Donor area stability
In some patients, the donor area is resistant to DHT, but those with Diffuse Unpatterned Alopecia (DUPA) may not have a stable donor area. If a young patient with DUPA undergoes a hair transplant, the transplanted hair may not withstand DHT, leading to lost cosmetic benefits. Additionally, donor area thinning may expose scars from FUT or FUE. Detecting DUPA early is challenging, as there's no blood test. The long-term resistance of the donor area to DHT remains uncertain at the initial examination.

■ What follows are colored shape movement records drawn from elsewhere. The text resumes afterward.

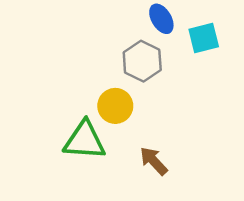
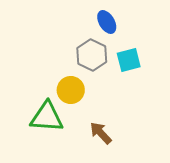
cyan square: (204, 38) -> (129, 60), moved

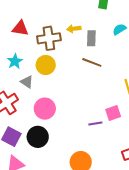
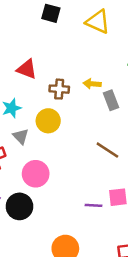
brown cross: (49, 38) -> (59, 89), size x0.7
gray rectangle: (91, 38) -> (111, 100), turned -35
brown line: (92, 62) -> (107, 150), moved

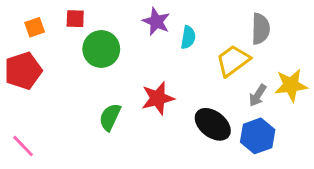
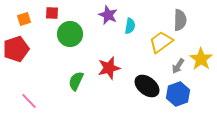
yellow star: (291, 85) -> (201, 59), turned -30
pink line: (23, 146) -> (29, 101), moved

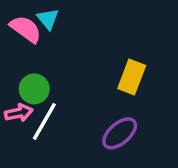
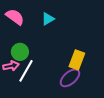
cyan triangle: (48, 19) -> (48, 19), moved, turned 40
yellow rectangle: (132, 77) -> (77, 60), moved

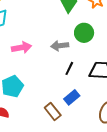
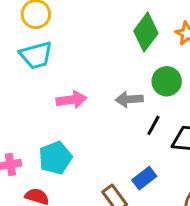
black line: (69, 68) -> (153, 125), moved

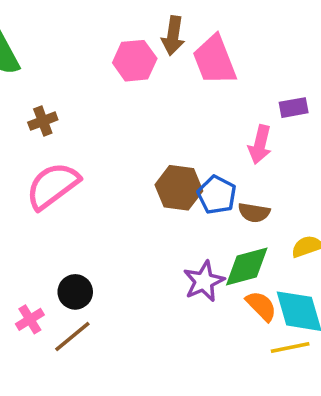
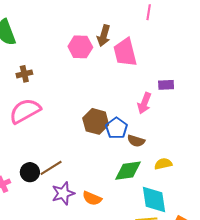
purple star: (204, 281) -> (63, 193), moved
orange semicircle: (261, 306) -> (92, 198), moved, turned 150
brown line: (72, 337) -> (51, 168), moved

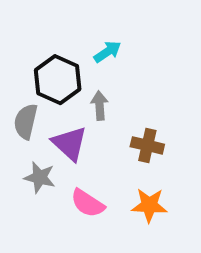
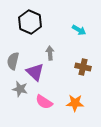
cyan arrow: (107, 52) -> (79, 30), moved, turned 64
black hexagon: (58, 80) -> (30, 22), moved
brown cross: (147, 145) -> (83, 67), moved

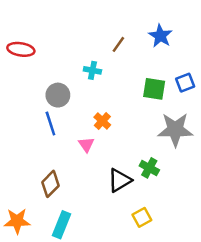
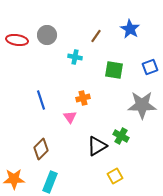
green square: (154, 89) -> (114, 70), moved
gray circle: (58, 95) -> (47, 35), moved
orange cross: (102, 121) -> (83, 98), turned 32

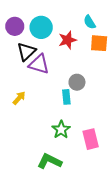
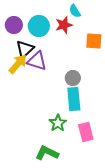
cyan semicircle: (90, 22) -> (75, 11), moved
red star: (67, 40) -> (64, 25), moved
cyan rectangle: (66, 97) -> (74, 99), moved, size x1.6
yellow arrow: (19, 98) -> (18, 64), moved, size x1.5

Early hair loss as an indicator of extensive balding
Starting to lose hair at a young age increases the risk of extensive baldness. Often, there's insufficient donor hair to cover the entire bald area. While filling in receding hairlines or temples might seem tempting, it could worsen appearance over time. For instance, a low transplanted hairline with extensive baldness on top isn't aesthetically pleasing. Similarly, transplanted hair to temples may contrast sharply with future baldness. It's advisable for those under 25 to postpone surgery until future hair loss is clearer. Preserving existing hair with medical therapy like finasteride and/or minoxidil is a sensible approach until the hairline matures.
Expectations
When hair loss begins, one may long for their original density and youthful hairline. However, returning to this state isn't usually possible, especially for young individuals facing extensive baldness. Early transplants may leave insufficient hair to cover subsequent loss behind a transplanted hairline. Keeping hair very short might be the best option for those experiencing significant hair loss, but this choice may be forfeited after a transplant due to visible donor area scars, applicable to both FUT and FUE. Often, there's not enough donor hair to cover the entire scalp, particularly in younger patients who desire full coverage. In such cases, it's often best to maintain short hair and not draw attention to balding areas, especially the crown. As one ages and their needs evolve, a hair transplant may become a viable option.
Future Styling
While there may be enough donor hair to cover thinning areas in youth, extensive baldness, especially in the crown, may exceed donor capacity. To address this, transplant recipients may opt to grow their transplanted hair longer, covering the crown. Alternatively, keeping hair very short or shaved can minimize the appearance of baldness, but this choice is no longer available post-transplant due to potential scarring from both FUT and FUE procedures. Young individuals may not foresee their future preferences in hairstyle.
Hair Transplants in Women
In women, hair loss often manifests as overall thinning across the scalp rather than the typical male pattern baldness. This diffuse loss is influenced by DHT levels and aromatase interaction, potentially leading to an unstable donor area. Consequently, fewer women are candidates for hair transplants. Before considering transplantation, women should undergo densitometer assessment to evaluate donor density and exclude underlying causes of hair loss. If androgenetic alopecia is confirmed and the donor area is stable, surgical restoration may be suitable. However, if the donor area shows signs of thinning, medical therapy is preferred.
Summary
Patients must ensure their chosen physician conducts a comprehensive examination before recommending surgery. Younger individuals should inquire about DUPA and carefully consider the long-term implications of permanent procedures. Women should confirm androgenetic alopecia diagnosis through densitometry and, if necessary, undergo extensive testing to eliminate non-androgenetic causes of hair loss.